Saved data entries
****

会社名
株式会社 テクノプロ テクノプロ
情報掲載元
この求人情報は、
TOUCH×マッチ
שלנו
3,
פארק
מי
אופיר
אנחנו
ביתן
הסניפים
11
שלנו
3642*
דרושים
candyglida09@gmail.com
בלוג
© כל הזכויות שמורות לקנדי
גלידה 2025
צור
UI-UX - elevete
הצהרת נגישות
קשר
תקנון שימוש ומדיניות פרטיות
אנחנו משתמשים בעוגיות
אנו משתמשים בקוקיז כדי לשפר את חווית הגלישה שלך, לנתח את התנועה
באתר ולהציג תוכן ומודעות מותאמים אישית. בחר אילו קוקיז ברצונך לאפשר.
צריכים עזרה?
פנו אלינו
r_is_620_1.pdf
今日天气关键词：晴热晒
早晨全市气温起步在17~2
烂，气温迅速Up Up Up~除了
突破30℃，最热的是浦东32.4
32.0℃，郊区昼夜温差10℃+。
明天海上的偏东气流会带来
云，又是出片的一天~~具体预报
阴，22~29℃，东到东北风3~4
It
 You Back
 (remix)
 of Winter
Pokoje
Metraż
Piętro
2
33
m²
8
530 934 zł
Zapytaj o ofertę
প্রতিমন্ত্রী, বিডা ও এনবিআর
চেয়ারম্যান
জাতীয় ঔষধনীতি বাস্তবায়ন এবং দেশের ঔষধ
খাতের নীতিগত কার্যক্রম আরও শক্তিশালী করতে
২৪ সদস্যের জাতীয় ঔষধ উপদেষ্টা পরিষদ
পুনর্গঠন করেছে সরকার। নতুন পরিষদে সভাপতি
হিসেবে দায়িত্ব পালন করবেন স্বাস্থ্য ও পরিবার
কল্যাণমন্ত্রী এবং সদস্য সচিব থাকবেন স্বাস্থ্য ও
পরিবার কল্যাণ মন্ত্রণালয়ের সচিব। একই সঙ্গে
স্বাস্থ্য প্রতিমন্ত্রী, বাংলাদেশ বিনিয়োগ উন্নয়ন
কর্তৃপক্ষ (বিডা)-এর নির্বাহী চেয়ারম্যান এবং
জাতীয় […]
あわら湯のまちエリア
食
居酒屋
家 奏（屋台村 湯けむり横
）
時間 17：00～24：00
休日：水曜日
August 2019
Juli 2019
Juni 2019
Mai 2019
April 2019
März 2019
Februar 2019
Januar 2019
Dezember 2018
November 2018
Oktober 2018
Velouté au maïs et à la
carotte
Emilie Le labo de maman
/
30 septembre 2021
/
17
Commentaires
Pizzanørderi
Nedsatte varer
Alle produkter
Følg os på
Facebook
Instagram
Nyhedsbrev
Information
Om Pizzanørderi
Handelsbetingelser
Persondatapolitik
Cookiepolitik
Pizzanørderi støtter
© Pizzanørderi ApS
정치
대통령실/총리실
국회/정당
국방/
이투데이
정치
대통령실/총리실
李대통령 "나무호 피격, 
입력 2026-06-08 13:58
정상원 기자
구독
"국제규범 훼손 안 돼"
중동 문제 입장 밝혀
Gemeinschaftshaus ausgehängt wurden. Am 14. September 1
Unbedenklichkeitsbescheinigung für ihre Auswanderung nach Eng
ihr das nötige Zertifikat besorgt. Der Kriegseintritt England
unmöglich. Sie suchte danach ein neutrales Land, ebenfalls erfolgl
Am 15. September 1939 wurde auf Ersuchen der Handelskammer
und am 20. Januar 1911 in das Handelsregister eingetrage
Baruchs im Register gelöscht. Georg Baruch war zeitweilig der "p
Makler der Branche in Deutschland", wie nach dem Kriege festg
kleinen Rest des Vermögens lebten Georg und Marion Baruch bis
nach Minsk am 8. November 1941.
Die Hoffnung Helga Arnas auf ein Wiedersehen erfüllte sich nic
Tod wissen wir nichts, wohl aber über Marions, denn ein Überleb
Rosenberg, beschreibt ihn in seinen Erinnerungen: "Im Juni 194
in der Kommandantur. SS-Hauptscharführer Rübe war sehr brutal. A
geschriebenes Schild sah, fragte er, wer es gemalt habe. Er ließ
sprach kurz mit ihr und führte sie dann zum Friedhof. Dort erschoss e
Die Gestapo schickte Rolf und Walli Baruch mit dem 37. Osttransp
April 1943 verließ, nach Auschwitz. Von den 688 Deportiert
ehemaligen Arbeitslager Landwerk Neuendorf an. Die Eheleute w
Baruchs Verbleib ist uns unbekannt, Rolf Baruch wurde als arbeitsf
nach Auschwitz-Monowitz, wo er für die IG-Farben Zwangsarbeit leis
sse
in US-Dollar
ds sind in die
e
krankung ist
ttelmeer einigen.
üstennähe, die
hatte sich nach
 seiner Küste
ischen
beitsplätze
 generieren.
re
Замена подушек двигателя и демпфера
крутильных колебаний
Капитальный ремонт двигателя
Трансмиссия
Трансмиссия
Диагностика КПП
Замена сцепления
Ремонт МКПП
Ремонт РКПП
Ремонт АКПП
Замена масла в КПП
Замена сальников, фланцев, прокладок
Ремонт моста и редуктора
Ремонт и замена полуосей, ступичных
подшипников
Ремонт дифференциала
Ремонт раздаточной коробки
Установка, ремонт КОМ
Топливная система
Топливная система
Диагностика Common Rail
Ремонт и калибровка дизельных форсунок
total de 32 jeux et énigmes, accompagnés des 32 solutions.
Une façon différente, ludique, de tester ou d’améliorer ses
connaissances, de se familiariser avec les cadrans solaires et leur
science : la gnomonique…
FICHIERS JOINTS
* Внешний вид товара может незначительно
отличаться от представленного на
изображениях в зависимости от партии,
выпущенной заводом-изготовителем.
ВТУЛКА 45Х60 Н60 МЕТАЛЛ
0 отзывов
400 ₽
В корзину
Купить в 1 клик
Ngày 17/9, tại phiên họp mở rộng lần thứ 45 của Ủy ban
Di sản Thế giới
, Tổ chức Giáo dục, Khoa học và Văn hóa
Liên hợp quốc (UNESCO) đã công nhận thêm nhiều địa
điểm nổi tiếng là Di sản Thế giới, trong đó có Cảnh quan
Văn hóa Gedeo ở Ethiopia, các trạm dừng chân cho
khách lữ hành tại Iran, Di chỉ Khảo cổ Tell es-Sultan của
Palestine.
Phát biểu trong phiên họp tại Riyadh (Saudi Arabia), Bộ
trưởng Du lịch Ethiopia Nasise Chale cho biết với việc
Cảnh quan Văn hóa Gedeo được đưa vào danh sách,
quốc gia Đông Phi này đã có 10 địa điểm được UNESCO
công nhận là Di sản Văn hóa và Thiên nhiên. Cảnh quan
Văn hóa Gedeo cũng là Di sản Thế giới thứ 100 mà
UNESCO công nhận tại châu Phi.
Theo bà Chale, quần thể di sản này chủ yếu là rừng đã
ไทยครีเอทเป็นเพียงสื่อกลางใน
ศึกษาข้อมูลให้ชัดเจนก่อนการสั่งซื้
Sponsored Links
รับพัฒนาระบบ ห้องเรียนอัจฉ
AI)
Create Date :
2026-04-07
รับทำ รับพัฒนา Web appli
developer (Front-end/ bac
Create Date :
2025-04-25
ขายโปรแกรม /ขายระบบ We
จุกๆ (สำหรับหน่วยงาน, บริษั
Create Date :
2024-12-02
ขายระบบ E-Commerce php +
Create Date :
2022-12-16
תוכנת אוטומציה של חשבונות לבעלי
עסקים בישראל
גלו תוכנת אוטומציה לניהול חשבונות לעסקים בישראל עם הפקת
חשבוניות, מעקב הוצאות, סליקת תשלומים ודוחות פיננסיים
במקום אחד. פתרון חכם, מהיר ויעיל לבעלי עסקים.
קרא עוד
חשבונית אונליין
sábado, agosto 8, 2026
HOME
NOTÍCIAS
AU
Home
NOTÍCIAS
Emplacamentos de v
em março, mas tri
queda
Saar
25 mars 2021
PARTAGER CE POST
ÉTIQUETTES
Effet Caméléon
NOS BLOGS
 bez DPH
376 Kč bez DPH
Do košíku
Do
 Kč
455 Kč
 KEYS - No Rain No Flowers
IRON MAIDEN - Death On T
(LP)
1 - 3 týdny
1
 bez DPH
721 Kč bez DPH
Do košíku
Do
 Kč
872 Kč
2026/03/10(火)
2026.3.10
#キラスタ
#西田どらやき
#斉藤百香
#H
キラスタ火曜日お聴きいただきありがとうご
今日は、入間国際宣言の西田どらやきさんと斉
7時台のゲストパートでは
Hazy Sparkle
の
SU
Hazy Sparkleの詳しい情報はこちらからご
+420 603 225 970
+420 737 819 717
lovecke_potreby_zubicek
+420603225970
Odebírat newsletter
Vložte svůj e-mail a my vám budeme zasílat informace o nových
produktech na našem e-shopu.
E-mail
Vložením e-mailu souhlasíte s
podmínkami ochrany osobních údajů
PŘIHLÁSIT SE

****

* **Exercise goal**
Reproduce every line of the entries above, unchanged, from the very first one down to and including the line containing "אנו משתמשים בקוקיז".

* **Solution for this task**
会社名
株式会社 テクノプロ テクノプロ
情報掲載元
この求人情報は、
TOUCH×マッチ
שלנו
3,
פארק
מי
אופיר
אנחנו
ביתן
הסניפים
11
שלנו
3642*
דרושים
candyglida09@gmail.com
בלוג
© כל הזכויות שמורות לקנדי
גלידה 2025
צור
UI-UX - elevete
הצהרת נגישות
קשר
תקנון שימוש ומדיניות פרטיות
אנחנו משתמשים בעוגיות
אנו משתמשים בקוקיז כדי לשפר את חווית הגלישה שלך, לנתח את התנועה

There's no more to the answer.